### Task requirements
What lines below include the string "root"? Pick them out and copy them.

*** Input records Section Begins ***

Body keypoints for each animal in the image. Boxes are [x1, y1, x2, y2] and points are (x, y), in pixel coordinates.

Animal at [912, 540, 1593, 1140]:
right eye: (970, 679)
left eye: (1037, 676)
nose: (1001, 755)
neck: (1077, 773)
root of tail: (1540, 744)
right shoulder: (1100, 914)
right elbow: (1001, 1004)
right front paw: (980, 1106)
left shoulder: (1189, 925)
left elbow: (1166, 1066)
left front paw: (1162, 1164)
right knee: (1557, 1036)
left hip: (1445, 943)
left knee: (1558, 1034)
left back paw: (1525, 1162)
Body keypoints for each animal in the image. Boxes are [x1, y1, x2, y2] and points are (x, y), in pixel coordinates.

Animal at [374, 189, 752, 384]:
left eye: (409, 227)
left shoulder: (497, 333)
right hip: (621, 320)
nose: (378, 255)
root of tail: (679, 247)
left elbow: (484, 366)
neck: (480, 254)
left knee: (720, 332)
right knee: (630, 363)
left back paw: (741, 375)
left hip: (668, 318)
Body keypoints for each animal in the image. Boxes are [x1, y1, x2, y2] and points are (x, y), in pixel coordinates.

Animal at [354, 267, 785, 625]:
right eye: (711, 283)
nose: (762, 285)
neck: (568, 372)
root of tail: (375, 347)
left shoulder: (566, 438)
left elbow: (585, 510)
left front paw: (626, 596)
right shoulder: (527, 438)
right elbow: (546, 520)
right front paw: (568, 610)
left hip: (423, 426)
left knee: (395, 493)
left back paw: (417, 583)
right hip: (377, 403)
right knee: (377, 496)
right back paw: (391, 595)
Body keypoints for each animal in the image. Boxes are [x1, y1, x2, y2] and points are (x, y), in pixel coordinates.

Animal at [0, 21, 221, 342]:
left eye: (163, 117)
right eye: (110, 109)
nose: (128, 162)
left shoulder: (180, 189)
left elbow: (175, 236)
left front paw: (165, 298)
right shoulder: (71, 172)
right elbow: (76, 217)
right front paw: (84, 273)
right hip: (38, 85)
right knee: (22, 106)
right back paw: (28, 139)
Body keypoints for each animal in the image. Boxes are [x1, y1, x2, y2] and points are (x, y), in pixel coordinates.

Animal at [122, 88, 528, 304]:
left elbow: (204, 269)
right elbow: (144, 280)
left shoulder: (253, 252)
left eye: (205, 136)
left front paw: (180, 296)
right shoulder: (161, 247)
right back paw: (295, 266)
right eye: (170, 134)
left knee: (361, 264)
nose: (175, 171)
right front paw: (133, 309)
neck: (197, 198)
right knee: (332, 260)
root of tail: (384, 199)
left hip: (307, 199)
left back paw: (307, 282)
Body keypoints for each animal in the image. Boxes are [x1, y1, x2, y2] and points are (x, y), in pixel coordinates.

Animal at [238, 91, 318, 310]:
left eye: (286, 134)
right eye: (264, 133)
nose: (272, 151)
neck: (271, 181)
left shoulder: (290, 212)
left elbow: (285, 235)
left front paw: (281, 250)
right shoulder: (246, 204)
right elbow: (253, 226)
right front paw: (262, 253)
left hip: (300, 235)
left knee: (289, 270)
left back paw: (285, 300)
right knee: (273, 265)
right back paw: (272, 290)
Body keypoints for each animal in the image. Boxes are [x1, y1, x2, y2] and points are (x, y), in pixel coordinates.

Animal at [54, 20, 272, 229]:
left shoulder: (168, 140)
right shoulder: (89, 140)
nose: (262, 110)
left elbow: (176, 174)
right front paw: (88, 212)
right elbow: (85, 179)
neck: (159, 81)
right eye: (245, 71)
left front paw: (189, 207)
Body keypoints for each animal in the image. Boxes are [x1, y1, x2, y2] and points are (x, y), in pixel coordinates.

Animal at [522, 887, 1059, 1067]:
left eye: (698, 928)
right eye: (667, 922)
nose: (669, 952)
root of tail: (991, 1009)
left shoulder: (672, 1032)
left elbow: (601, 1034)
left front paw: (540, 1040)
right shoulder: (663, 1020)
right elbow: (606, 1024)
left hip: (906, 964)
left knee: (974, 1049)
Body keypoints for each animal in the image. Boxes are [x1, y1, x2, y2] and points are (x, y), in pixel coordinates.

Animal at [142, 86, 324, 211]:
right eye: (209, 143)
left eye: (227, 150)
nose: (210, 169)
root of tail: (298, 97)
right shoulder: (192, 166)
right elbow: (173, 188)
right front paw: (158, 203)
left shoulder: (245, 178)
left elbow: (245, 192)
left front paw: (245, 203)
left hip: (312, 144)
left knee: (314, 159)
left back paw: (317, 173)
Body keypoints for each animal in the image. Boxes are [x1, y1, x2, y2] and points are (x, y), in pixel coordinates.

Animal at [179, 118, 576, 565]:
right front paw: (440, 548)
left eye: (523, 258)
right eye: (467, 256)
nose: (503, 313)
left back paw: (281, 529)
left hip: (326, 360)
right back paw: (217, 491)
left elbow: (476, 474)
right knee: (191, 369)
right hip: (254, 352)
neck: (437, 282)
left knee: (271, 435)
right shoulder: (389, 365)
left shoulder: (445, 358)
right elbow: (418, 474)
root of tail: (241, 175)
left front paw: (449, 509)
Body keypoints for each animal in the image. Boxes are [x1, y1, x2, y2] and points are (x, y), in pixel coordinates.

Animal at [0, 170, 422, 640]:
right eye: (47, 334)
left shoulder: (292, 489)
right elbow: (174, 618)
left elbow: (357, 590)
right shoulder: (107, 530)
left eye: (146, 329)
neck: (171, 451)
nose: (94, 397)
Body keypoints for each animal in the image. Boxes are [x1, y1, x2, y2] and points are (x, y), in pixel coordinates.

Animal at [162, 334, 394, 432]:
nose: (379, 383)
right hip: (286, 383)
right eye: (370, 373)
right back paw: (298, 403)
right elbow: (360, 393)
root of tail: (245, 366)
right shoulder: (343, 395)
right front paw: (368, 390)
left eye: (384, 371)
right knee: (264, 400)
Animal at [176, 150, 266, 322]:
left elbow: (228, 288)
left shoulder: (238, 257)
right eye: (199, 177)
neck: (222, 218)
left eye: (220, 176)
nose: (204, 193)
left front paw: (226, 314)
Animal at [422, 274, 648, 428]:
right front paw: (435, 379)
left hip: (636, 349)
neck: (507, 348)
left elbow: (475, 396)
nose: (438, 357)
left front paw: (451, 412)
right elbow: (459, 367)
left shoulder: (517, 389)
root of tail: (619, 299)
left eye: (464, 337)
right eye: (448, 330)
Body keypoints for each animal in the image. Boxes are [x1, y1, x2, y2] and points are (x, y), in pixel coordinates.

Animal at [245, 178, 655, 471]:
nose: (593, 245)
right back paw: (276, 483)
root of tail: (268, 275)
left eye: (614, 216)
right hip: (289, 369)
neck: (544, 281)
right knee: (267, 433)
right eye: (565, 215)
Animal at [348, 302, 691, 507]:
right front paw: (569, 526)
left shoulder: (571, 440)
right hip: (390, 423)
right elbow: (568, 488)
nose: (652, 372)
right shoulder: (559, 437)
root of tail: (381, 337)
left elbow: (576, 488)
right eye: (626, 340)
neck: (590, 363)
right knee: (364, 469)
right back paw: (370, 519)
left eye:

*** Input records Section Ends ***

### Exercise solution
root of tail: (1540, 744)
root of tail: (679, 247)
root of tail: (375, 347)
root of tail: (384, 199)
root of tail: (991, 1009)
root of tail: (298, 97)
root of tail: (241, 175)
root of tail: (245, 366)
root of tail: (619, 299)
root of tail: (268, 275)
root of tail: (381, 337)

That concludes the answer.